▶ [Instruction] Your answer must be an exact copy of the records, minus any pictures.

(Source records)
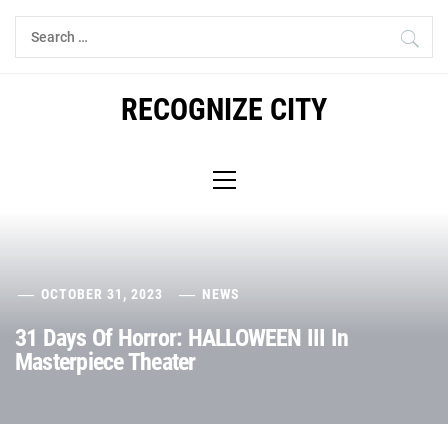
Skip
Search
to
for:
content
RECOGNIZE CITY
Primary
Menu
OCTOBER 31, 2023
NEWS
31 Days Of Horror: HALLOWEEN III In
Masterpiece Theater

▶ [Your response]
Skip
Search
to
for:
content
RECOGNIZE CITY
Primary
Menu
OCTOBER 31, 2023
NEWS
31 Days Of Horror: HALLOWEEN III In
Masterpiece Theater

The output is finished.